The same conclusion may be drawn from another fact. The spelling of the Babylonian and Assyrian letters is in general extraordinarily correct. We meet, of course, with numerous colloquialisms which do not occur in the literary texts, and now and then with provincial expressions, but it is seldom that a word is incorrectly written. Even in the Tel-el-Amarna tablets, where all kinds of local pronunciation are reproduced, the orthography is usually faultless, in spite of the phonetic spelling. All this shows how carefully the writers must have been instructed at school. The correctness of the spelling in the Assyrian letters is really marvellous, especially when we consider all the difficulties of the cuneiform script, and what a tax it must have been to the memory to remember the multitudinous characters of the syllabary with their still more multitudinous phonetic and ideographic values. It gives us a high idea of the perfection to which the teachers' art had already been brought.

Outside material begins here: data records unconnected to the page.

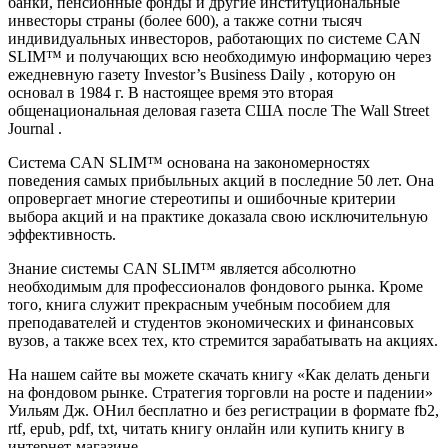
банки, пенсионные фонды и другие институциональные
инвесторы страны (более 600), а также сотни тысяч
индивидуальных инвесторов, работающих по системе CAN
SLIM™ и получающих всю необходимую информацию через
ежедневную газету Investor’s Business Daily , которую он
основал в 1984 г. В настоящее время это вторая
общенациональная деловая газета США после The Wall Street
Journal .
Система CAN SLIM™ основана на закономерностях
поведения самых прибыльных акций в последние 50 лет. Она
опровергает многие стереотипы и ошибочные критерии
выбора акций и на практике доказала свою исключительную
эффективность.
Знание системы CAN SLIM™ является абсолютно
необходимым для профессионалов фондового рынка. Кроме
того, книга служит прекрасным учебным пособием для
преподавателей и студентов экономических и финансовых
вузов, а также всех тех, кто стремится зарабатывать на акциях.
На нашем сайте вы можете скачать книгу «Как делать деньги
на фондовом рынке. Стратегия торговли на росте и падении»
Уильям Дж. ОНил бесплатно и без регистрации в формате fb2,
rtf, epub, pdf, txt, читать книгу онлайн или купить книгу в
интернет-магазине.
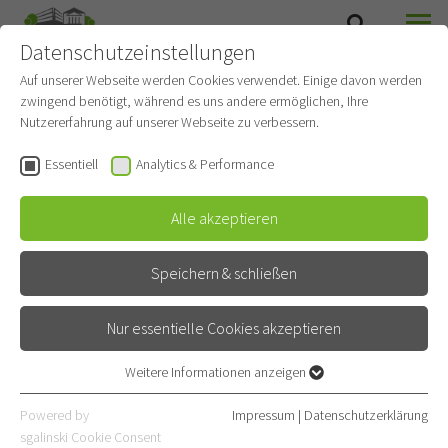
Datenschutzeinstellungen
SUCHE
MENÜ
Auf unserer Webseite werden Cookies verwendet. Einige davon werden
zwingend benötigt, während es uns andere ermöglichen, Ihre
Nutzererfahrung auf unserer Webseite zu verbessern.
Essentiell
Analytics & Performance
Alle akzeptieren
Speichern & schließen
Nur essentielle Cookies akzeptieren
ABS-Netzwerk
Weitere Informationen anzeigen
Essentiell
Essentielle Cookies werden für grundlegende Funktionen der
Powered by
Impressum
|
Datenschutzerklärung
Antibiotic Stewardship
Webseite benötigt. Dadurch ist gewährleistet, dass die Webseite
sgalinski Cookie Consent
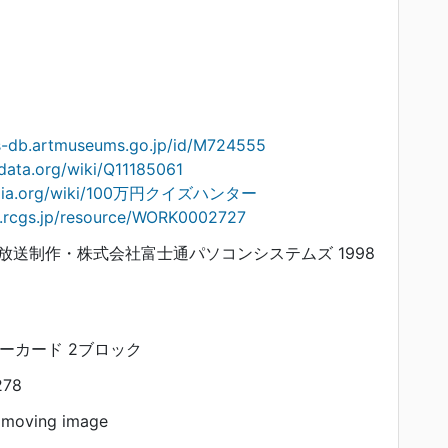
ts-db.artmuseums.go.jp/id/M724555
data.org/wiki/Q11185061
ipedia.org/wiki/100万円クイズハンター
on.rcgs.jp/resource/WORK0002727
放送制作・株式会社富士通パソコンシステムズ 1998
リーカード 2ブロック
278
 moving image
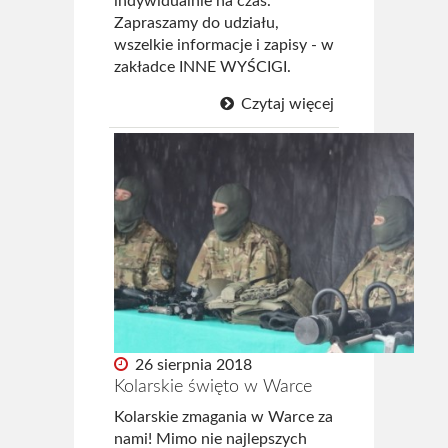
indywidualnie na czas.
Zapraszamy do udziału,
wszelkie informacje i zapisy - w
zakładce INNE WYŚCIGI.
Czytaj więcej
26 sierpnia 2018
Kolarskie święto w Warce
Kolarskie zmagania w Warce za
nami! Mimo nie najlepszych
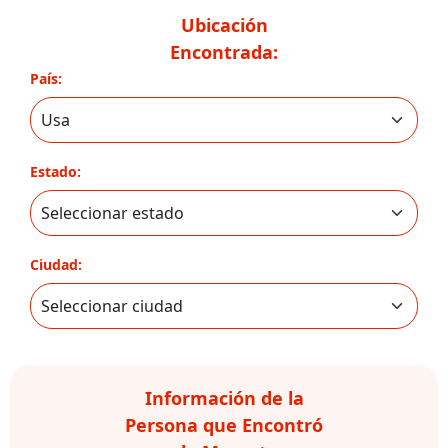
Ubicación
Encontrada:
País:
Estado:
Ciudad:
Información de la
Persona que Encontró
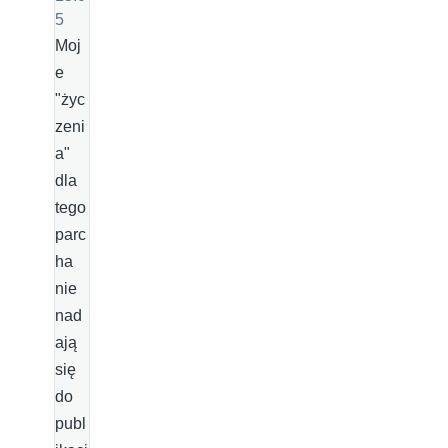
5
Moj
e
"życ
zeni
a"
dla
tego
parc
ha
nie
nad
ają
się
do
publ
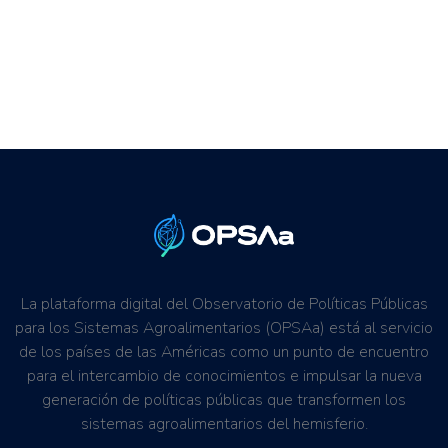
La plataforma digital del Observatorio de Políticas Públicas
para los Sistemas Agroalimentarios (OPSAa) está al servicio
de los países de las Américas como un punto de encuentro
para el intercambio de conocimientos e impulsar la nueva
generación de políticas públicas que transformen los
sistemas agroalimentarios del hemisferio.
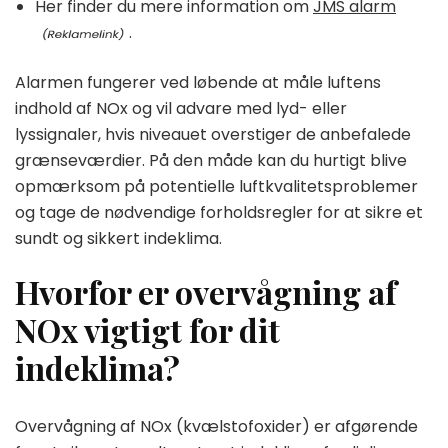
Her finder du mere information om
JMS alarm
.
Alarmen fungerer ved løbende at måle luftens
indhold af NOx og vil advare med lyd- eller
lyssignaler, hvis niveauet overstiger de anbefalede
grænseværdier. På den måde kan du hurtigt blive
opmærksom på potentielle luftkvalitetsproblemer
og tage de nødvendige forholdsregler for at sikre et
sundt og sikkert indeklima.
Hvorfor er overvågning af
NOx vigtigt for dit
indeklima?
Overvågning af NOx (kvælstofoxider) er afgørende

In Assyria, however, the writers usually belonged to the special class of scribes who employed the same conventional hand and devoted their lives to the acquisition of learning. It is probable that they acted as private secretaries as well as public clerks, and that consequently many of the letters which purport to come from other members of the community were really written by the professional scribes. But in Babylonia it is difficult to find any traces of the public or private letter-writer who is still so conspicuous a figure in the East. It is seldom if ever that the Babylonian, whoever he may be, betrays any ignorance of the art of reading and writing, and the endless variety of handwritings and the execrable character of many of them indicate pretty plainly that the aid of the professional letter-writer was rarely invoked. In a commercial community like that of Babylonia an ability to write was of necessity a matter of primary importance.
Chapter XI. Religion
As in other countries, so too in Babylonia, the official and the popular religion were not in all respects the same. In the popular faith older superstitions and beliefs still lingered which had disappeared from the religion of the state or appeared in it in another form. The place of the priest was in large measure taken by the sorcerer and the magician, the ceremonies of the public cult were superseded by charms and incantations, and the deities of the official creed were overshadowed by a crowd of subordinate spirits whose very existence was hardly recognized among the more cultured classes. The Babylonian was inordinately superstitious, and superstition naturally flourished most where education was least.